Only the lines of the data holding the string "Erdverlegung" need to be returned.

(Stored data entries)
[Start of Attachment]

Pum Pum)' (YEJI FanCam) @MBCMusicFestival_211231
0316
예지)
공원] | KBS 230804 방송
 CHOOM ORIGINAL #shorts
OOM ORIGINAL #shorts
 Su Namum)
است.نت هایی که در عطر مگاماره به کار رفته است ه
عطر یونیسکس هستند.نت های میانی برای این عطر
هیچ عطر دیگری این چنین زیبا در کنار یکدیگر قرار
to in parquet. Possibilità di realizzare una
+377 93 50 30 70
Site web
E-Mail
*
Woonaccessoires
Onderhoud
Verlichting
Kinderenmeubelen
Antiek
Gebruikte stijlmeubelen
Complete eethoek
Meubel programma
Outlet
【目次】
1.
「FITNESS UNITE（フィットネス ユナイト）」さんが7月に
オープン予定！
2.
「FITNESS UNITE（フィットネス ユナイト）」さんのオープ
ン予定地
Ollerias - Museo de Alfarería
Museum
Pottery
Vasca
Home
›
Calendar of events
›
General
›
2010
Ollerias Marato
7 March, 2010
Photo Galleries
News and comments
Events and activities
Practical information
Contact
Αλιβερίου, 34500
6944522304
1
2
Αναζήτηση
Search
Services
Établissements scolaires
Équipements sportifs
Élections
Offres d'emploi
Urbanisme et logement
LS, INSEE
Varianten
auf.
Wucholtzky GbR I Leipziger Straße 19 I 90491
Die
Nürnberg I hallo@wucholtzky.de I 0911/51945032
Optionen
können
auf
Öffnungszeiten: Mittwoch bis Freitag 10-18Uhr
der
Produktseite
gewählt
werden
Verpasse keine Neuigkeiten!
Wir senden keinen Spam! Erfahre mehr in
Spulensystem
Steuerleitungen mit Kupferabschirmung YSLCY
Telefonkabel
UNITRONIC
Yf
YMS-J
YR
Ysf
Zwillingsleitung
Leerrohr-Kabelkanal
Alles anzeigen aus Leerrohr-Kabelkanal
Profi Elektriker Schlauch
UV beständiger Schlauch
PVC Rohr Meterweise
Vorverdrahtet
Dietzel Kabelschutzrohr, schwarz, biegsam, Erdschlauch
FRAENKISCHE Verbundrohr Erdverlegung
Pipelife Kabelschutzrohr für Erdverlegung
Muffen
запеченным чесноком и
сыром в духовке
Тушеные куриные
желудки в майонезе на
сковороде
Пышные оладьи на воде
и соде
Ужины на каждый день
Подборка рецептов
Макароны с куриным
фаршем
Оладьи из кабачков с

[End of Attachment]

** RESPONSE AREA **
FRAENKISCHE Verbundrohr Erdverlegung
Pipelife Kabelschutzrohr für Erdverlegung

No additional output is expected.